Чуть позднее, после восшествия на престол, Феодор II изложил свою критику оккультных наук в письме Герману, митрополиту Адрианополя[640]:
«Великие ученые не разбираются всецело в деталях наук, потому что те в высшей степени зависят от практики, а практика отличается от теоретической науки с точки зрения разумности. Науками я называю арифметику, геометрию, стереометрию, гармонию, музыку и находящуюся выше них астрономию; а учеными, если вкратце, называю тех, кто занимается ими. Итак, если таковые не смотрят, как я сказал, на их цели, то это не по причине небрежности и не из-за невежества в их отношении, и, конечно, не по нерешительности, отсутствию образования, некоей несчастливой слабости или из-за умственной нищеты и выгоды, но скорее по научной причине, ибо их цели направлены на ошибочное из-за задержки и остановки приобщения к божественному. Я скажу и следующее: они пренебрегают большей частью геометрии, не обращенной на великие мысли божественности наук. Они знают ее и не знают, понимают и не понимают; умеют действовать и не действуют, и все это по научным соображениям. Что же мне сказать о предзнаменованиях и предсказаниях Зодиака? Что это, или кто их сделал? Они принадлежат философии, и их создали философы: с одной стороны, они решаются философским методом, а с другой, исследуются согласно науке, и хитрости этих ненаучных наук известны ученым как совершенные глупости и гигантские плоды болтовни. Но что будет с нами, если мы никак не смотрим на них, но полностью заняты тайнами философии?! Будем ли мы наставлены или наказаны? Если бы мы не знали о гаданиях, колдовстве, облеченных в заклинания тайноводствах оракулов[641], лживых и диких криках призываний и заклинаний, то мудрецы, возможно, порицали бы нас за то, что мы не знаем целей философии. Если же мы, зная обо всем этом с научной точки зрения, посмеялись над ними, отличаясь от обращенного к практике своим умом, который всегда взирает ввысь на вышнего Бога и потому обычно ищет и умственного, и божественного, и практического, то нет нам позора за то, что мы осмеиваем памятники варваров. Ведь мы люди разума (λόγου) и разумные (λόγιοι) и служим Слову (τῷ Λόγῳ) через слово (διὰ τοῦ λόγου), под покровом Его Матери — Богоматери».
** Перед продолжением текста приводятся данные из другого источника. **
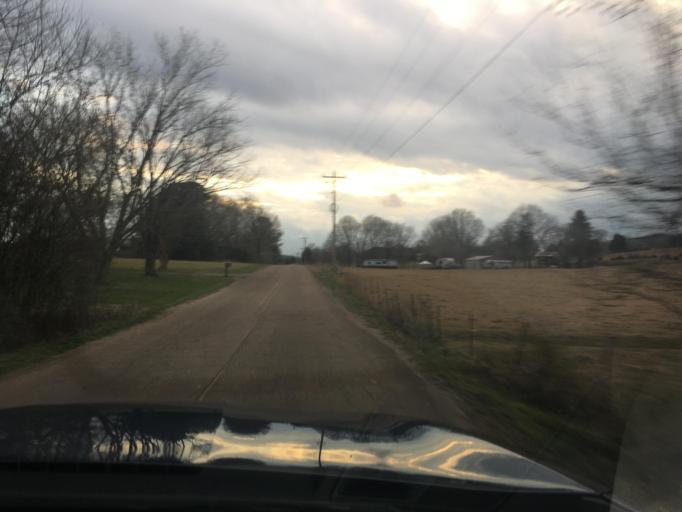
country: US
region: Tennessee
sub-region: Meigs County
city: Decatur
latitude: 35.6012
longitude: -84.6721
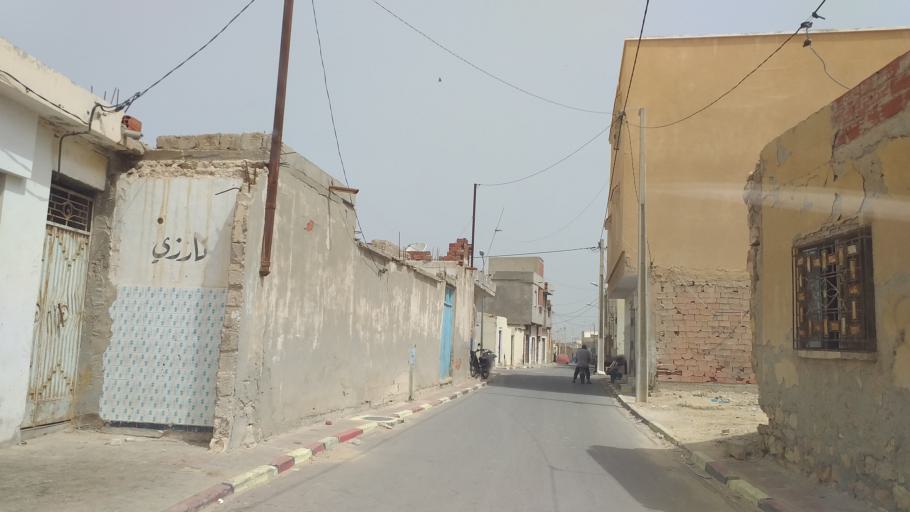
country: TN
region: Qabis
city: Gabes
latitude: 33.9400
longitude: 10.0634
Автор двух этих писем довольно пренебрежительно относится к оккультным наукам, особенно к астрологии: настоящий философ не должен серьезно относиться к ним, и это, скорее, занятие для варваров. За этим презрением, однако, обнаруживается то отношение к ним, которое не очень далеко от позиции Пселла. Феодор не исключает астрологию, колдовство и гадание из пределов науки и философии: именно как прикладные науки он ставит их ниже чистой математики. Если настоящий ученый не занимается ими, то он их и не игнорирует: он умеет различать, как это делает Феодор, правильную и ложную астрологию. Примечательно, что критерии Феодора здесь не моральные и не религиозные, а научные, несмотря на то богословское утверждение, на котором он основывает свою аргументацию.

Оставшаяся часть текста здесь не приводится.